Erst mal aus eigener Tasche, was aber auf Dauer natürlich keine Lösung ist. Ich werde mich auf jeden Fall nach Investoren umschauen und vielleicht auf das Wikipedia-Spendenmodell zurückgreifen. Aber diese Gedanken mache ich mir dann, wenn die ersten Feedbacks kommen und die Wertigkeit dieser Idee abzuschätzen ist.
Vor der Pandemie ist nach der Pandemie … oder? Was würdest Du ändern wollen?

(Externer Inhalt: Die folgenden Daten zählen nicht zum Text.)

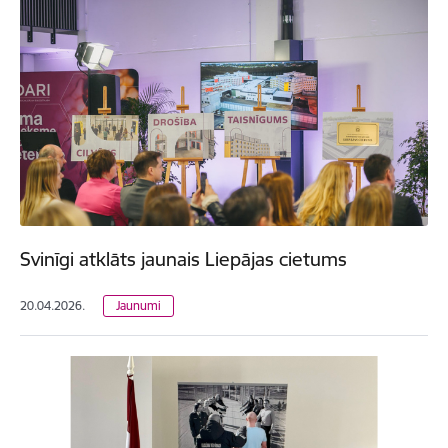
Svinīgi atklāts jaunais Liepājas cietums
20.04.2026.
Jaunumi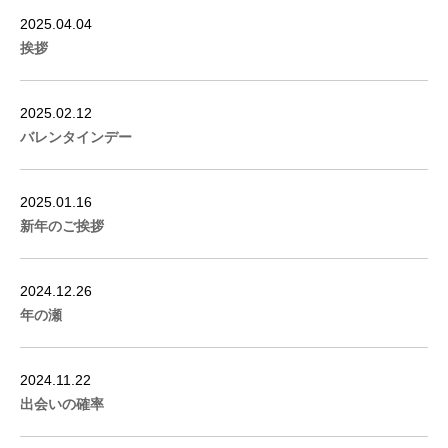
2025.04.04
挨拶
2025.02.12
バレンタインデー
2025.01.16
新年のご挨拶
2024.12.26
年の瀬
2024.11.22
出会いの確率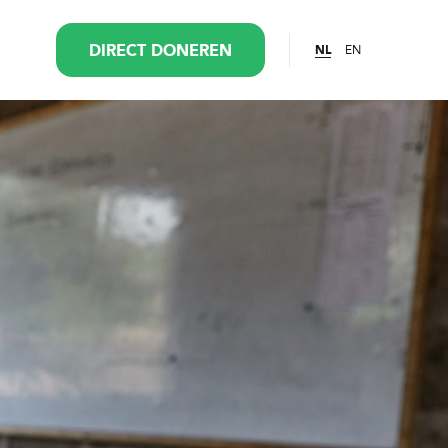
EN
DIRECT DONEREN
NL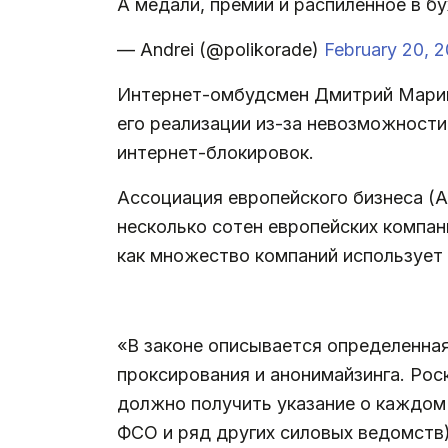
А медали, премии и распиленное в б
— Andrei (@polikorade)
February 20, 2
Интернет-омбудсмен Дмитрий Марини
его реализации из-за невозможности
интернет-блокировок.
Ассоциация европейского бизнеса (АЕБ
несколько сотен европейских компан
как множество компаний использует 
.
«В законе описывается определенна
проксирования и анонимайзинга. Ро
должно получить указание о каждом
ФСО и ряд других силовых ведомств)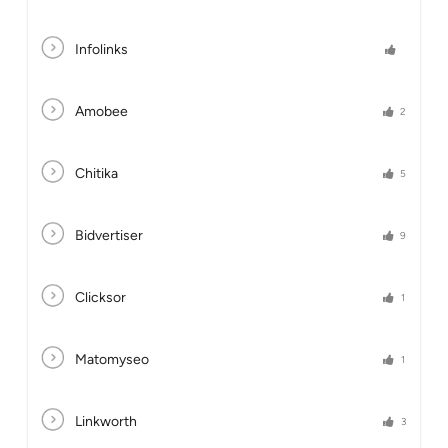
Infolinks
Amobee
2
Chitika
5
Bidvertiser
9
Clicksor
1
Matomyseo
1
Linkworth
3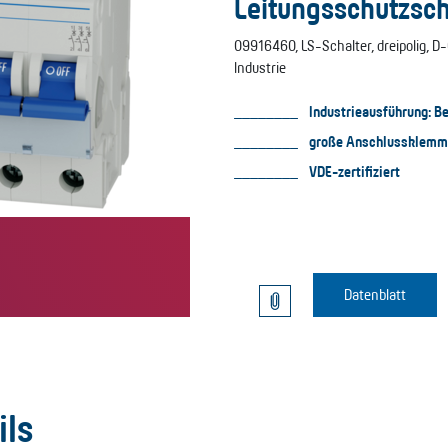
Leitungsschutzsch
09916460, LS-Schalter, dreipolig, D-
Industrie
Industrieausführung: 
große Anschlussklemm
VDE-zertifiziert
Datenblatt
ils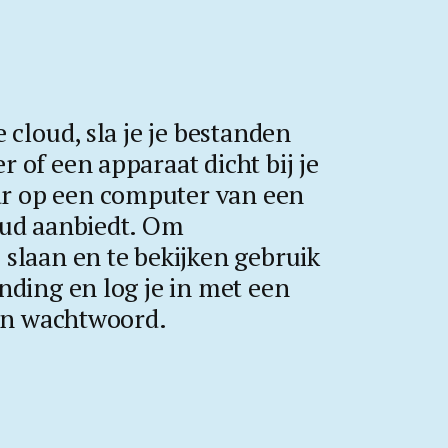
e cloud, sla je je bestanden
r of een apparaat dicht bij je
r op een computer van een
loud aanbiedt. Om
 slaan en te bekijken gebruik
inding en log je in met een
en wachtwoord.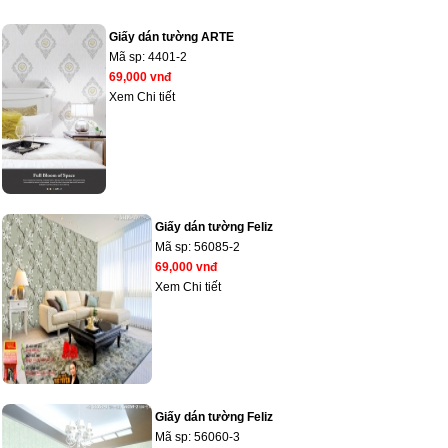
Giấy dán tường ARTE
Mã sp:
4401-2
69,000 vnđ
Xem Chi tiết
Giấy dán tường Feliz
Mã sp:
56085-2
69,000 vnđ
Xem Chi tiết
Giấy dán tường Feliz
Mã sp:
56060-3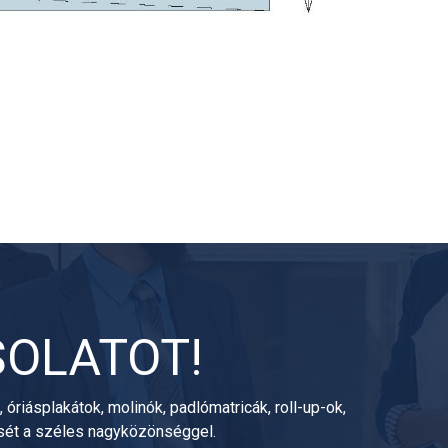
SOLATOT!
óriásplakátok, molinók, padlómatricák, roll-up-ok,
ését a széles nagyközönséggel.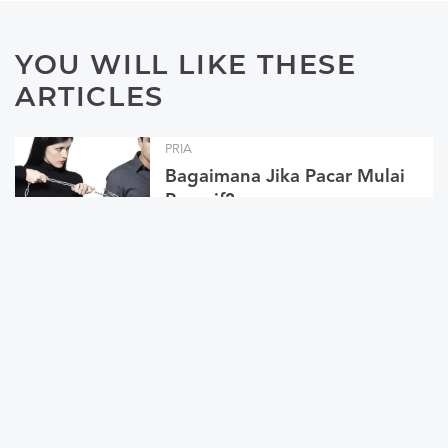
YOU WILL LIKE THESE
ARTICLES
PRIA
Bagaimana Jika Pacar Mulai
Posesif?
WANITA
Ladies, Bagaimana Jika
Mantannya Pacar Masih
Ganggu?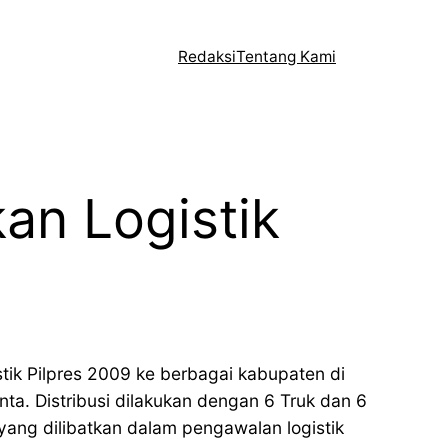
Redaksi
Tentang Kami
an Logistik
tik Pilpres 2009 ke berbagai kabupaten di
inta. Distribusi dilakukan dengan 6 Truk dan 6
ang dilibatkan dalam pengawalan logistik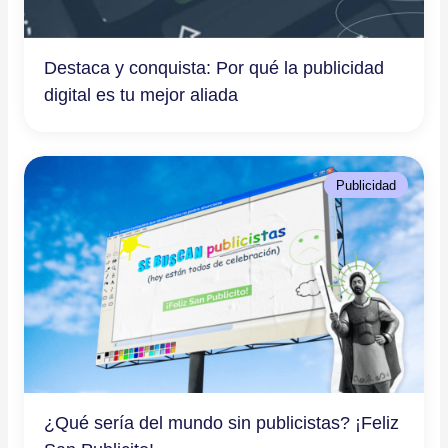
Destaca y conquista: Por qué la publicidad
digital es tu mejor aliada
Publicidad
¿Qué sería del mundo sin publicistas? ¡Feliz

Da gibt es so vieles, dass ich nicht weiß, was wo ich anfangen soll. Ich denke, dass es ein guter Anfang wäre, nicht wieder ins Business-as-usual-Räderwerk zurückzufallen. Die Frage ist nur, auf welchem Reifegrad sich unsere Gesellschaft befindet. Ob sie es überhaupt schafft, sich bewusst gegen die Rückbesinnung auf ungünstige eingefahrene Handlungsmuster zu entscheiden. Wir haben einen digitalen Frühling erlebt. Vielleicht kommt jetzt erst mal der analoge Sommer, bevor der Transformationsherbst greift. Ich bleibe gespannt.